What is interesting about Bambi is it is the host for Chondu the Mystic’s mind. You see, the Headmen kidnapped Nighthawk, the 4th member of the Defenders whose real name is Kyle Richmond. The Headmen removed Nighthawk’s brain and just left it sitting in a bowl.
With Nighthawk’s literal brain sitting in a bowl, the Headmen then inserted Chondu the Mystic into Nighthawk’s body because…honestly, I don’t know.
But Doctor Strange is a wily wizard, and he trapped Chondu the Mystic in Bambi instead! That meant the race to retrieve Nighthawk’s brain was on. Sadly, the remaining Defenders were captured, as you saw on the cover. But what you didn’t see is the Defenders placed the consciousness of Valkyrie’s ex-husband into Nighthawk’s body so he could act as a double agent to retrieve the real Nighthawk’s brain. Which is in a bowl.
Let’s pause here and take it straight to the comic, so you can see this nonsense in full color.
The cover clued you in that the Headmen have a new ally, but her name is not “Senora Lollipop Head,” as you suggested. That would be Ruby Thursday, a character so weird and dumb that it made Nerds on Earth’s list of 7 Characters Marvel wishes they could forget.
Comic lovers will see Ruby Thursday again in She-Hulk comics where she runs for President of the United States as the candidate of the “Global Head” political party under the slogan “New Heads for Old,” because, c’mon, that’s something.
So, Nighthawk, who is not Nighthawk, but is instead Valkyrie’s ex-husband pretending to be Chondu the Mystic stalls. That allows the captured Defenders to break free!
Will the Defenders flee?! Nope, not without Nighthawk’s brain! Which is in a bowl.
Let’s go to the comic:
But will this allow Nighthawk’s brain to be re-inserted into his body? Nope, because Nebulon comes out of nowhere to trap him in a tractor beam because a storyline this bonkers needs a MacGuffin character to be introduced to make it more weird.

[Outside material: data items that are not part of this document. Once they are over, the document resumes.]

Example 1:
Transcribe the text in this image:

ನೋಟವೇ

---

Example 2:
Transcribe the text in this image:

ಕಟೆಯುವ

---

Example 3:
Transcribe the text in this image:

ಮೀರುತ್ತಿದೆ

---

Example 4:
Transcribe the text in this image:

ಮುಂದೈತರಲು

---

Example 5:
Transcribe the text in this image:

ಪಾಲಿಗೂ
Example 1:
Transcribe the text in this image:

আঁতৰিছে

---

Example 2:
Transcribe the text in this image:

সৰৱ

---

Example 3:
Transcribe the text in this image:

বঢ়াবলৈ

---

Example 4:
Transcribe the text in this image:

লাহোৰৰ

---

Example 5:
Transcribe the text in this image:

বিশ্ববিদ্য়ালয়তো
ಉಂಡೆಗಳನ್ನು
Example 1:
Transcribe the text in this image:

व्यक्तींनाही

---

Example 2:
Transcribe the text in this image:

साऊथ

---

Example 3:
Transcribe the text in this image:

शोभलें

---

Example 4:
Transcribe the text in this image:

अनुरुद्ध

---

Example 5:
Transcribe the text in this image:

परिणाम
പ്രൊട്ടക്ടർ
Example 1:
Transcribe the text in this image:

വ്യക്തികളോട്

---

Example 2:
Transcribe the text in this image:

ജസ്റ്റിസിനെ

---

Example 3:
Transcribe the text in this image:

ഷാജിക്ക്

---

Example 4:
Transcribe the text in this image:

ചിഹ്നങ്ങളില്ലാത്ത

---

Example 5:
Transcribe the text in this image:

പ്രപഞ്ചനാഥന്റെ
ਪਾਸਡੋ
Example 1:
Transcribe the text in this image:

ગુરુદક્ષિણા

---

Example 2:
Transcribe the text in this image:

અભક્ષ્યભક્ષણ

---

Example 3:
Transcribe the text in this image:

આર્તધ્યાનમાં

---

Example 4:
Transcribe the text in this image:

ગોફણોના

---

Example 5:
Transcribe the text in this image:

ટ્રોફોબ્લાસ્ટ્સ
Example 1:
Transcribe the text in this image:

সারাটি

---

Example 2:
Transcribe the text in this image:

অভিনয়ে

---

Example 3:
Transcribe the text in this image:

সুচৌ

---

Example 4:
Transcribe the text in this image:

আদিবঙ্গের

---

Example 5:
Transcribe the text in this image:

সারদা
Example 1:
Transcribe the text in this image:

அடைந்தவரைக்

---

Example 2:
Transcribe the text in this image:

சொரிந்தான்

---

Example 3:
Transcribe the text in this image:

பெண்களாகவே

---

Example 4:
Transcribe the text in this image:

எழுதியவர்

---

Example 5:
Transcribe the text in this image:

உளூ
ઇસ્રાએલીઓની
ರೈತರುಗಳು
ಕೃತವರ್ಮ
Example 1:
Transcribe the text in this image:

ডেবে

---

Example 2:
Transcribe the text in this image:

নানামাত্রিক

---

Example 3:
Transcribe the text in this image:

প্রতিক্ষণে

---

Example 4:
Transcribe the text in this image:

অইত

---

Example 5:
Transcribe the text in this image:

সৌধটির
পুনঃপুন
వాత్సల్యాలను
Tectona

Jaws: I mean, I thought I had a pretty whacky sense of a storyline in there but wow. I mean, Hulk had a pet deer? But it wasn’t like a clone or embodiment of Rick Jones? And, seriously, I get you are a villain and all but you are telling me that they just do surgery and leave brains sitting around in bowls? Did they clean the Honeycomb cereal bits out of it before they used it?
I do think you got to admire the wise-cracking jokes of Valkyrie’s ex-husband in Nighthawk’s body. This is pre-Bruce Willis in Die Hard. Cutting edge comedy.
But that ending. Holy cow. It is just so much fun to see a comic that is clearly bonkers compared to the tighter plots and stories that we see today. I genuinely may need to get a read through of the Defenders.
Clave: I don’t know that I can fully recommend you reading through Defenders. It might send your bonk-o-meter off the charts. How about I read them to save you the headache?
Jaws: So that’s the story from Defenders 33 with a cover by Gil Kane. What do you have for me next, Clave?